### [Exercise data]
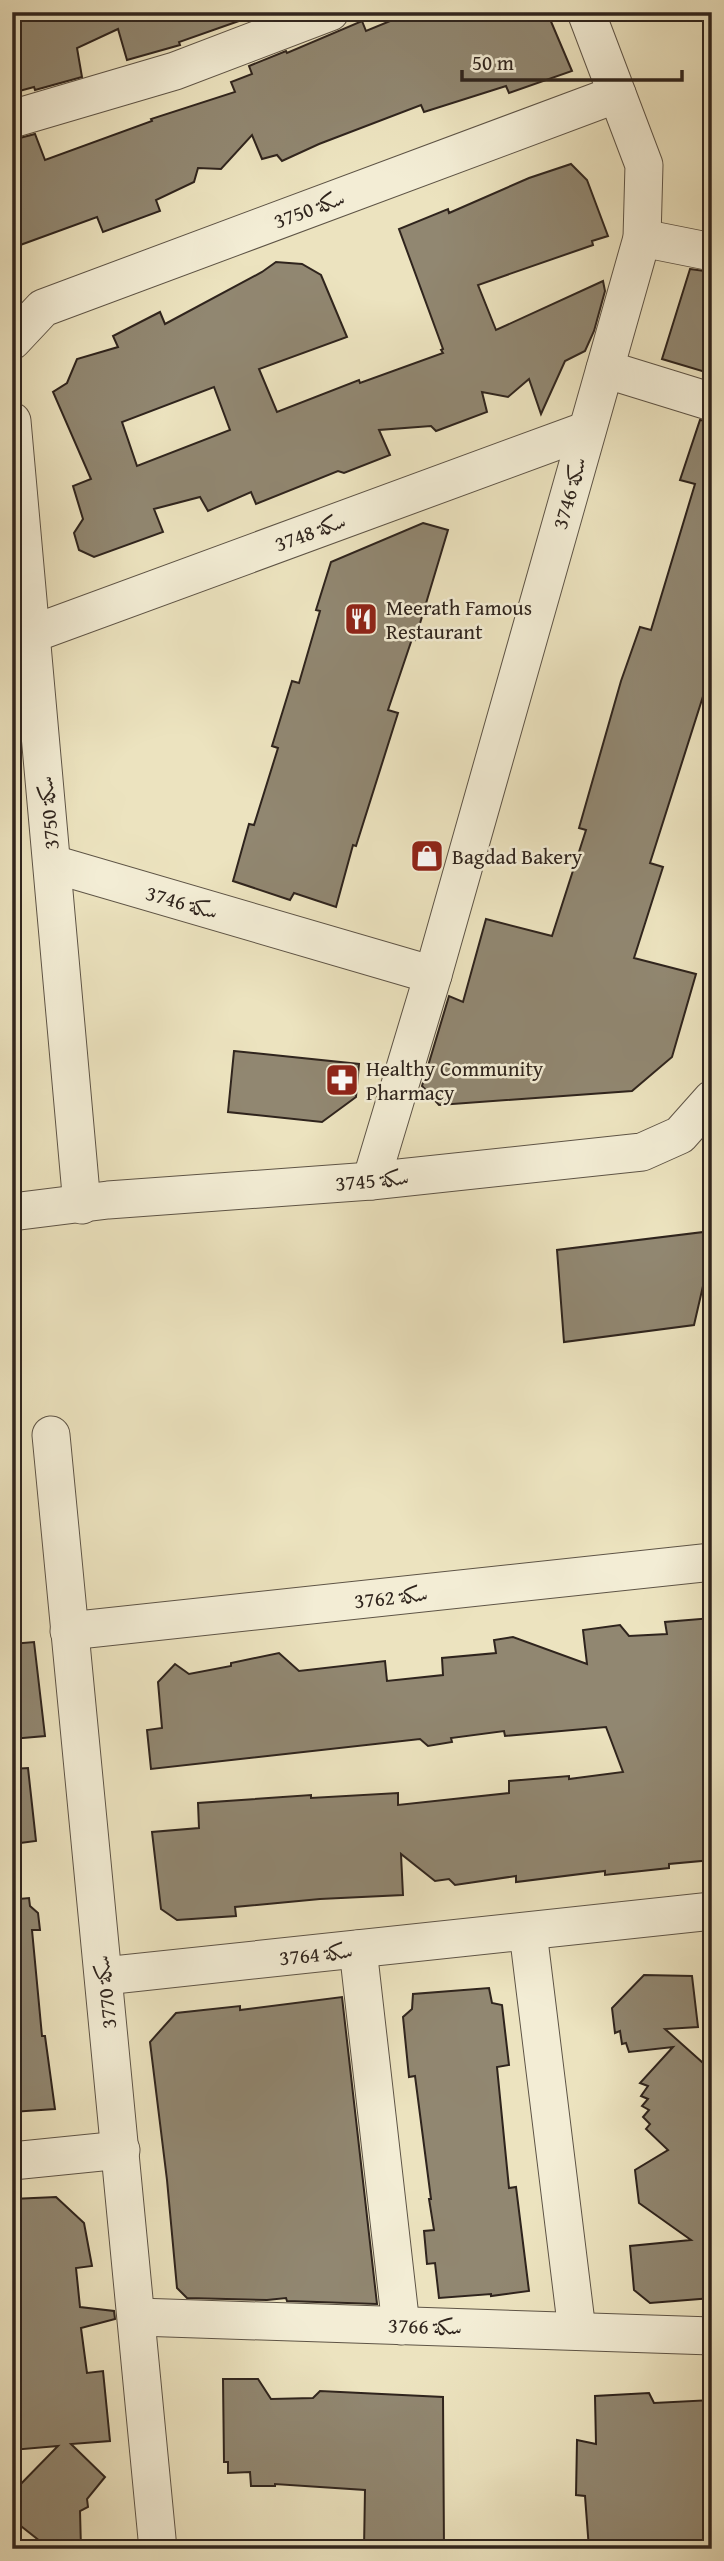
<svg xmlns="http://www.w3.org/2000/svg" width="724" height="2561" font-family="'Gentium Book Plus',Amiri,serif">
	<rect width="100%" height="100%" fill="#ece3bf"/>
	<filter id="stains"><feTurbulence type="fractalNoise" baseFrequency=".00286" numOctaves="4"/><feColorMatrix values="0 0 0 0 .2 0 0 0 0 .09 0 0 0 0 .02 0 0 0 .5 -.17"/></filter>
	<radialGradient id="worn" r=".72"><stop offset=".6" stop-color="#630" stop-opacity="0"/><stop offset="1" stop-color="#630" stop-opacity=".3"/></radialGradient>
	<g fill="#918771" stroke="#2f241d" stroke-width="2" fill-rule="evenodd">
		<polygon points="12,12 252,12 253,16 179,42 180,45 127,60 118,29 77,48 82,77 35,90 34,87 12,93"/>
		<polygon points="412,12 547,12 572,71 509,93 506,86 424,112 421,105 319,144 282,161 277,155 262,159 252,135 221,169 198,168 194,182 156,200 160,211 103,232 97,217 12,248 12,140 35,134 45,160 152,121 151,119 235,92 231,82 252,74 249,66 286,51 287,53 362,21 366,31"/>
		<path d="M571,164L587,180L608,236L592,241L593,245L478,285L496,330L603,281L605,291L594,331L585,351L565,361L541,414L529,379L508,397L482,392L487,412L436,431L431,426L379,430L390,455L344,473L338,471L256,504L251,492L208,511L200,497L154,509L163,532L94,557L79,550L74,533L83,519L73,486L91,479L53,392L67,383L77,359L118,347L113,336L160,312L165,324L262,272L276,262L302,264L321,275L347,337L259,369L277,412L359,380L360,383L443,353L441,350L443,349L399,229L448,209L449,213L529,178ZM214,387L230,430L137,466L122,422Z"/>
		<polygon points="690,269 712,272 712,374 662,359"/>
		<polygon points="700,420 712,422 712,668 650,863 663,867 634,958 696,974 672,1057 632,1091 439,1105 422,1086 449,996 463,1002 486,919 552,936 586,830 579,828 621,681 640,627 651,630 695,484 680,480"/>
		<polygon points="423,523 448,530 415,640 412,639 388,710 398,713 356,846 353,845 336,907 294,893 290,900 233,881 249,824 254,825 278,748 272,746 292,681 299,683 320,611 316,610 331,562"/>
		<polygon points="234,1051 359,1064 356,1097 322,1122 228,1112"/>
		<polygon points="712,1231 712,1247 694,1325 564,1342 557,1250"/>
		<polygon points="712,1618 712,1860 669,1864 669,1868 605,1875 605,1871 516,1882 516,1876 455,1885 449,1879 435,1881 401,1854 403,1895 320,1899 235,1907 236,1916 177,1920 161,1909 152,1832 199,1828 198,1803 311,1795 311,1798 398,1793 398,1805 509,1793 509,1781 569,1776 569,1779 623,1772 606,1727 505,1736 504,1731 451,1738 452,1742 428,1746 420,1739 151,1769 147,1730 162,1728 158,1682 175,1664 189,1674 231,1666 231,1663 279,1653 299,1671 385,1661 387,1681 443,1675 442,1658 496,1653 494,1640 513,1637 587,1664 583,1630 620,1625 629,1636 667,1634 665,1622"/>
		<polygon points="34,1642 45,1736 12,1739 12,1644"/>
		<polygon points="28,1768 36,1841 12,1844 12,1769"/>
		<polygon points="12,1893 19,1899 29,1898 30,1906 38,1913 40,1930 32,1930 42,2036 45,2036 55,2109 12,2112"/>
		<polygon points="644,1975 692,1976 698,2027 665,2029 712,2071 712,2134 705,2141 712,2184 712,2298 650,2303 634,2290 630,2246 691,2240 639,2203 635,2170 668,2150 646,2129 650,2124 643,2117 649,2110 642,2106 648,2099 641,2096 648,2086 640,2083 673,2047 629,2052 626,2043 622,2044 620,2031 615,2033 612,2008"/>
		<polygon points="489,1988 492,2003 502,2005 509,2065 497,2067 509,2188 516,2187 529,2291 491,2296 491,2294 439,2298 435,2263 427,2264 424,2231 434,2230 429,2199 431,2199 415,2076 409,2077 403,2017 412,2009 413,1994"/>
		<polygon points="342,1997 377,2304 287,2301 286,2298 267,2300 187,2298 177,2288 167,2180 150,2042 176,2013 240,2006 240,2010"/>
		<polygon points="56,2197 84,2223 92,2266 76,2268 80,2307 114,2311 115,2319 81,2328 87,2373 103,2371 110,2441 71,2444 105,2477 87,2499 88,2507 80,2511 81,2549 50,2549 12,2519 12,2493 58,2446 12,2450 12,2199"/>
		<polygon points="223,2379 258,2379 271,2399 313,2398 320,2391 443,2397 444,2549 364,2549 365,2490 275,2484 275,2486 251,2486 250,2472 228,2473 228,2462 224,2462"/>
		<polygon points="649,2393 654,2403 712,2400 712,2549 589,2549 585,2496 576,2495 577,2440 596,2444 595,2396"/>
	</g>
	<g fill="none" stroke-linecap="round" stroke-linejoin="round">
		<defs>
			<g id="minor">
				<polyline points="12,119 175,71 330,12"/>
				<polyline points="642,238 712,252"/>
				<polyline points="12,341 43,308 617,94"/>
				<polyline points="605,369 712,402"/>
				<polyline points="12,421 82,1205"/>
				<polyline points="32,634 587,430"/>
				<polyline points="53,864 433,975"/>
				<polyline points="371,1181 433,975 642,238 644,165 586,12"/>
				<polyline points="12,1212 108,1200 371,1181 642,1152 680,1135 712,1099"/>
				<polyline points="51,1435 158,2549"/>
				<polyline points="69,1631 712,1562"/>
				<polyline points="528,1932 577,2331"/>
				<polyline points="358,1949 401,2326"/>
				<polyline points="104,1976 712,1911"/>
				<polyline points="12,2161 121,2150"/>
				<polyline points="138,2317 712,2336"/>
			</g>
		</defs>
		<use href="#minor" stroke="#5e5446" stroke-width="39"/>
		<use href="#minor" stroke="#f3edd5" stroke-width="37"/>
	</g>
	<defs>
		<symbol id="restaurant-square" viewBox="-11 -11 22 22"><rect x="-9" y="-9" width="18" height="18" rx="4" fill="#8f2418" stroke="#f3edd5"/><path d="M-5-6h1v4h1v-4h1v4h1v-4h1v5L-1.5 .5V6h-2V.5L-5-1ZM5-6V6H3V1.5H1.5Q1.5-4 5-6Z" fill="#fff"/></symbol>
		<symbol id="shop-square" viewBox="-11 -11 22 22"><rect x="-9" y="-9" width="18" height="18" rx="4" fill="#8f2418" stroke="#f3edd5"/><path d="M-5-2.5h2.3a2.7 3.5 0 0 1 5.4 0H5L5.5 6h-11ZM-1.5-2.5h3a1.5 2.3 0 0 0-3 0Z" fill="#fff"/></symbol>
		<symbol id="pharmacy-square" viewBox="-11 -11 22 22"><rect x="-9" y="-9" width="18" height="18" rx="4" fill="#8f2418" stroke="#f3edd5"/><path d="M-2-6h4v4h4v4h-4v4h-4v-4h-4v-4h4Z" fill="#fff"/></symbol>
	</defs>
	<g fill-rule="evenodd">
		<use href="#restaurant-square" x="342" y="600" width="38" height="38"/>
		<use href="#shop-square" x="408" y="837" width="38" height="38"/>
		<use href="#pharmacy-square" x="323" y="1061" width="38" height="38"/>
	</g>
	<g text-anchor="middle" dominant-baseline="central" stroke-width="5" stroke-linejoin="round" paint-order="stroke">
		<g font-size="21" fill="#2f241d" stroke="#f3edd5">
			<text transform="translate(309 209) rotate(-20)">سكة 3750</text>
			<text transform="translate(569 493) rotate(-74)">سكة 3746</text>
			<text transform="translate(310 532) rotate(-20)">سكة 3748</text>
			<text transform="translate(48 813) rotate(-95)">سكة 3750</text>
			<text transform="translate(182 902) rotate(16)">سكة 3746</text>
			<text transform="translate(372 1180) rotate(-5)">سكة 3745</text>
			<text transform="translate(391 1597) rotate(-6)">سكة 3762</text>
			<text transform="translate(316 1954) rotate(-6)">سكة 3764</text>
			<text transform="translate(105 1992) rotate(-96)">سكة 3770</text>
			<text transform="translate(425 2326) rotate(2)">سكة 3766</text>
		</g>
		<g font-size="21" fill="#2f241d" stroke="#f3edd5" text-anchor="start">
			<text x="386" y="607">Meerath Famous<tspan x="386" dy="24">Restaurant</tspan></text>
			<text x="452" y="856">Bagdad Bakery</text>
			<text x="366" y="1068">Healthy Community<tspan x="366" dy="24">Pharmacy</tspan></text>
		</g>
	</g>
	<rect width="724" height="2561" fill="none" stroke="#ece3bf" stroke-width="42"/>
	<rect x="14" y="14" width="696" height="2533" fill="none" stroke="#2f241d" stroke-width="3.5"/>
	<rect x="21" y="21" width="682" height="2519" fill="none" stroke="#2f241d" stroke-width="2"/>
	<path d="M462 70v10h220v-10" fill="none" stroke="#2f241d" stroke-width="3.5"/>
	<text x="472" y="70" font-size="21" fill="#2f241d" stroke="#f3edd5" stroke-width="5" paint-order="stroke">50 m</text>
	<rect width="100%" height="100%" filter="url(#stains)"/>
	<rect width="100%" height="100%" fill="url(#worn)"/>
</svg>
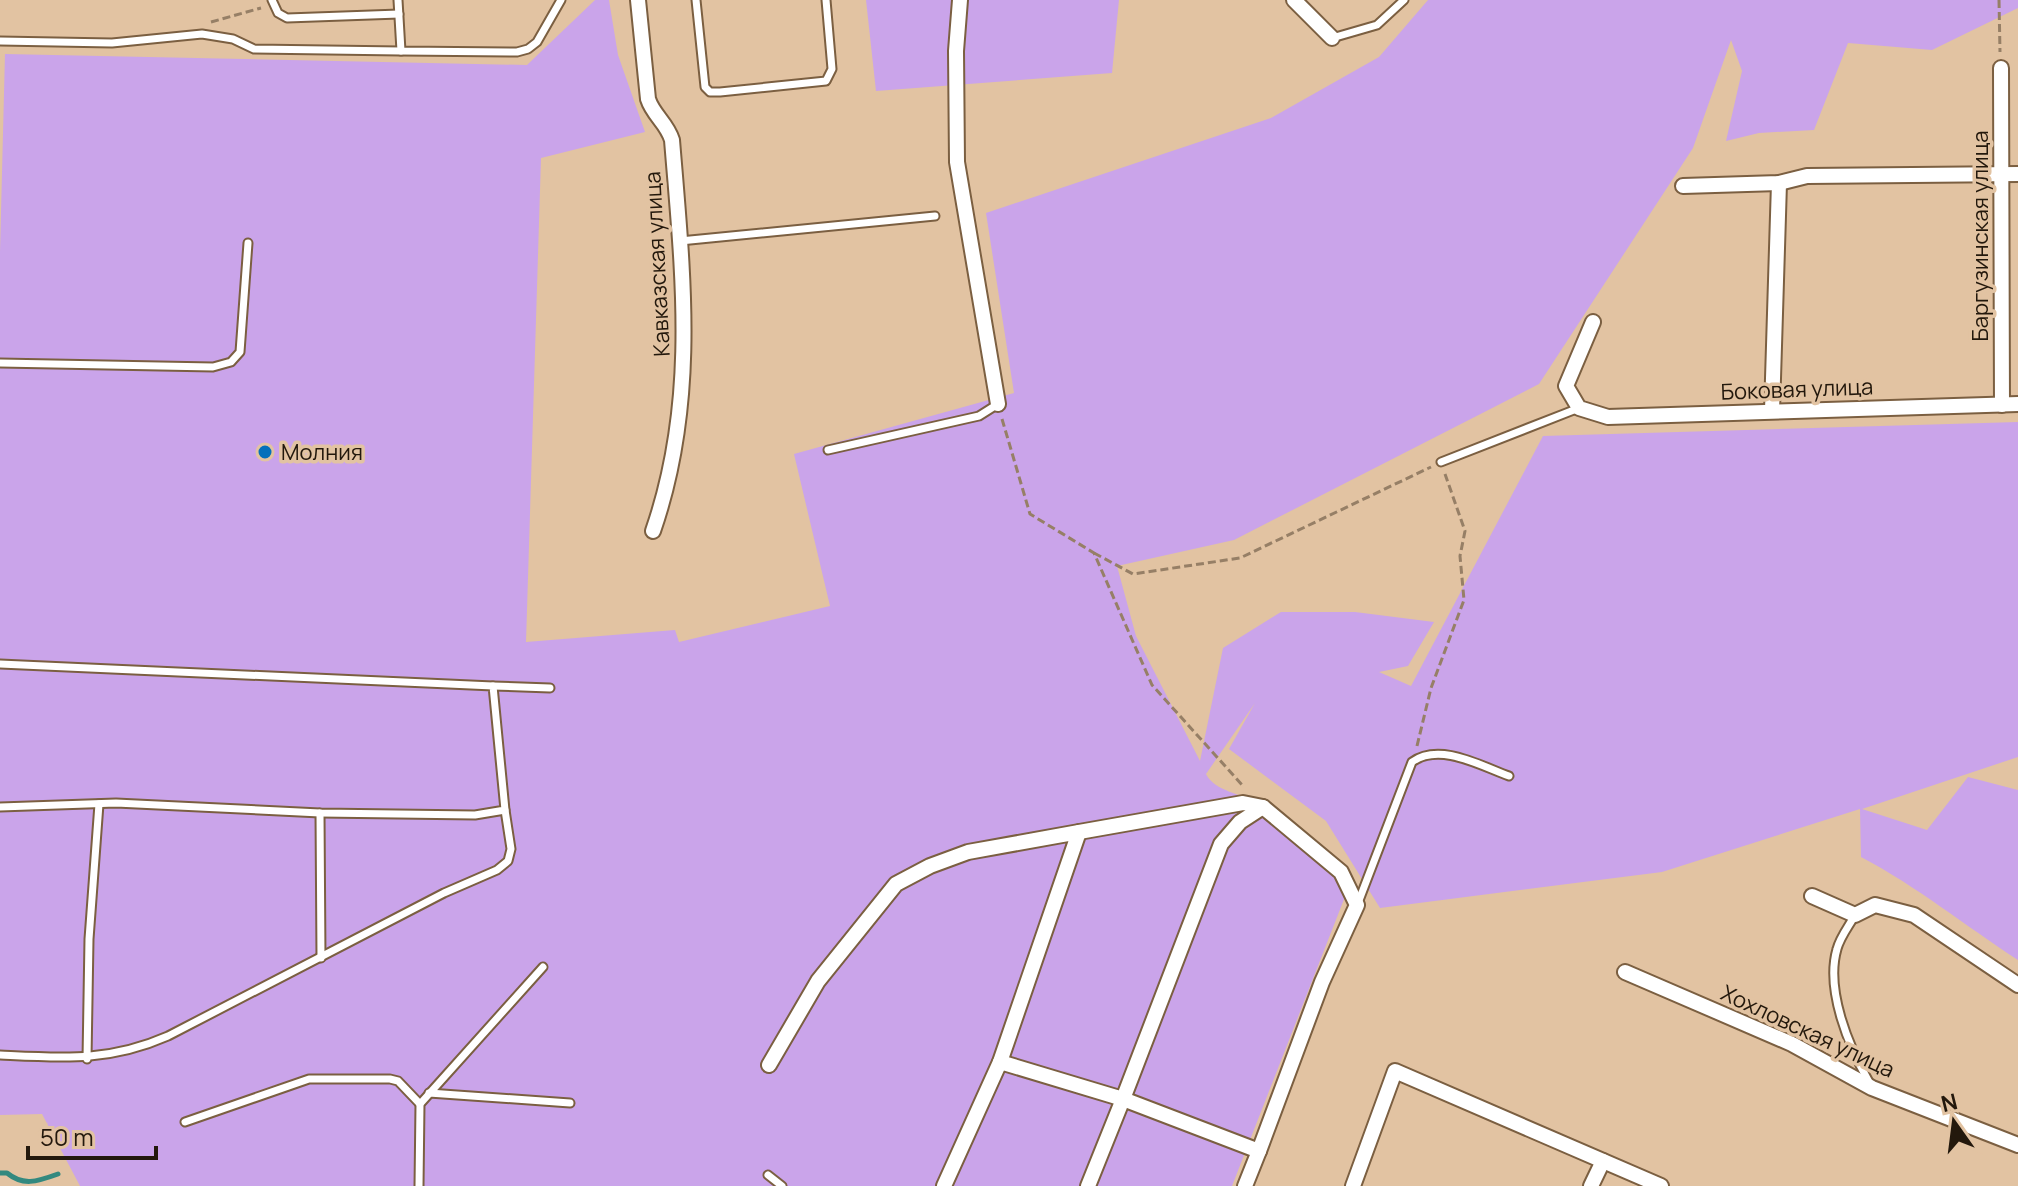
<svg xmlns="http://www.w3.org/2000/svg" width="2018" height="1186" viewBox="0 0 2018 1186" font-family="Manrope,sans-serif">
	<style>
		.green { fill: #caa4ea }
		.lines { fill: none; stroke-linecap: round; stroke-linejoin: round }
		.stream { stroke: #33897f; stroke-width: 5 }
		.service-casing { stroke: #7b5f41; stroke-width: 11 }
		.minor-casing { stroke: #7b5f41; stroke-width: 18 }
		.path { stroke: #967f66; stroke-width: 3; stroke-dasharray: 8 4; stroke-linecap: butt }
		.service { stroke: #fff; stroke-width: 7 }
		.minor { stroke: #fff; stroke-width: 14 }
		.poi-dot { fill: #0470bb; stroke: #e2c3a2; stroke-width: 3 }
		.labels { text-anchor: middle; stroke-width: 7; stroke-linejoin: round; paint-order: stroke }
		.street-label { font-size: 22px; fill: #23180c; stroke: #e2c3a2 }
		.poi-label { font-size: 22px; fill: #23180c; stroke: #e2c3a2; text-anchor: start }
	</style>
	<rect width="100%" height="100%" fill="#e2c3a2"/>
	<g class="green">
		<path d="M595,0H609L618,55L645,132L541,158L526,642L675,630L679,642L830,606L794,454L1014,393L986,213L1271,118L1379,57L1428,0H2018V8L1932,50L1848,43L1814,130L1759,133L1726,141L1742,71L1731,40L1693,148L1539,384L1234,540L1117,566L1136,636L1200,761L1223,648L1281,612H1355L1434,622L1408,666L1379,672L1411,686L1543,436L2018,422V757L1862,809L1927,830L1968,777L2018,790V960C1964,925 1918,887 1861,857L1860,809L1662,872L1380,908L1326,821L1229,749L1255,703L1206,774C1215,792 1242,793 1258,804C1290,826 1328,856 1348,889L1232,1186H80L42,1114L0,1115V252L5,54L527,65Z"/>
		<path d="M866,0H1119L1112,73L876,91Z"/>
	</g>
	<g class="lines">
		<path class="stream" d="M0,1173H7C23,1186 36,1182 58,1174"/>
		<g class="service-casing">
			<g id="service">
				<path d="M272,0L278,13L287,18L399,14"/>
				<path d="M398,0L401,51L517,52L528,49L537,42L561,0"/>
				<path d="M696,0L705,87L710,92H720L826,81L832,69L826,0"/>
				<path d="M1332,38L1377,25L1404,0"/>
				<path d="M0,41L112,43L202,34L233,39L254,49L401,51"/>
				<path d="M680,241L935,216"/>
				<path d="M0,363L213,367L231,362L240,352L248,243"/>
				<path d="M828,450L979,416L998,404"/>
				<path d="M1441,462L1579,408"/>
				<path d="M0,664L493,686L505,810L475,815L320,813L116,803L0,807"/>
				<path d="M493,686L550,688"/>
				<path d="M320,813L321,958"/>
				<path d="M1358,903L1412,762C1440,742 1481,766 1509,776"/>
				<path d="M1855,915C1849,926 1840,937 1837,949C1825,990 1849,1047 1869,1082"/>
				<path d="M0,1055C63,1058 109,1062 168,1036L444,893L497,870L508,861L511,849L505,810"/>
				<path d="M87,1059L89,939L99,804"/>
				<path d="M429,1093L570,1103"/>
				<path d="M185,1122L309,1079H390L398,1081L420,1104"/>
				<path d="M768,1175L782,1186"/>
				<path d="M419,1186L420,1104L543,967"/>
			</g>
		</g>
		<g class="minor-casing">
			<g id="minor">
				<path d="M638,0L648,99C653,115 667,123 672,140C683,275 698,401 653,531"/>
				<path d="M960,0L956,51L957,162L998,404"/>
				<path d="M1294,0L1332,38"/>
				<path d="M2001,68L2002,405"/>
				<path d="M1683,186L1779,183L1807,176L2018,174"/>
				<path d="M1593,322L1566,386L1579,408L1608,417L2018,404"/>
				<path d="M1772,411L1779,183"/>
				<path d="M1079,832L1243,803L1263,807L1341,872L1357,905L1322,982L1259,1151"/>
				<path d="M1812,896L1855,915L1875,905L1914,915L2018,985"/>
				<path d="M1625,972L1792,1044L1872,1088L2018,1145"/>
				<path d="M1000,1062L1123,1099L1221,844L1240,822L1263,807"/>
				<path d="M769,1065L818,981L896,884L930,866L968,852L1079,832L1000,1062L944,1186"/>
				<path d="M1088,1186L1123,1099L1259,1151L1245,1186"/>
				<path d="M1353,1186L1395,1071L1661,1186"/>
				<path d="M1591,1186L1603,1161"/>
			</g>
		</g>
		<g class="path">
			<path d="M1999,0L2000,52"/>
			<path d="M211,22L261,8"/>
			<path d="M1002,419L1030,514L1094,553L1152,685L1244,787"/>
			<path d="M1094,553L1133,574L1240,558L1431,467"/>
			<path d="M1417,746L1431,688L1464,600L1460,556L1465,531L1445,474"/>
		</g>
		<use href="#service" class="service"/>
		<use href="#minor" class="minor"/>
	</g>
	<circle class="poi-dot" cx="265" cy="452" r="8"/>
	<g class="labels">
		<g class="street-label">
			<text transform="translate(1980 236) rotate(-90)" y="8">Баргузинская улица</text>
			<text transform="translate(657 264) rotate(-93)" y="8">Кавказская улица</text>
			<text transform="translate(1797 389) rotate(-2)" y="8">Боковая улица</text>
			<text transform="translate(1808 1031) rotate(25)" y="8">Хохловская улица</text>
		</g>
		<g class="poi-label">
			<text x="281" y="460">Молния</text>
		</g>
	</g>
	<g transform="translate(1954 1122) rotate(346)" stroke="#e2c3a2" stroke-width="6" paint-order="stroke">
	<path d="M0-6L14 30L0 20L-14 30Z" fill="#23180c"/>
	<text y="-12" font-size="22" font-weight="bold" text-anchor="middle" fill="#23180c">N</text>
	</g>
	<path d="M28 1146v12h128v-12" fill="none" stroke="#23180c" stroke-width="4"/>
	<text x="40" y="1146" font-size="24" fill="#23180c" stroke="#e2c3a2" stroke-width="6" paint-order="stroke">50 m</text>
</svg>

### [What you need to do]
Among the lines of the preceding data, which ones hold the word "worn"? List them.

### [Answer to this exercise]
	<radialGradient id="worn" r=".72"><stop offset=".6" stop-color="#630" stop-opacity="0"/><stop offset="1" stop-color="#630" stop-opacity=".3"/></radialGradient>
	<rect width="100%" height="100%" fill="url(#worn)"/>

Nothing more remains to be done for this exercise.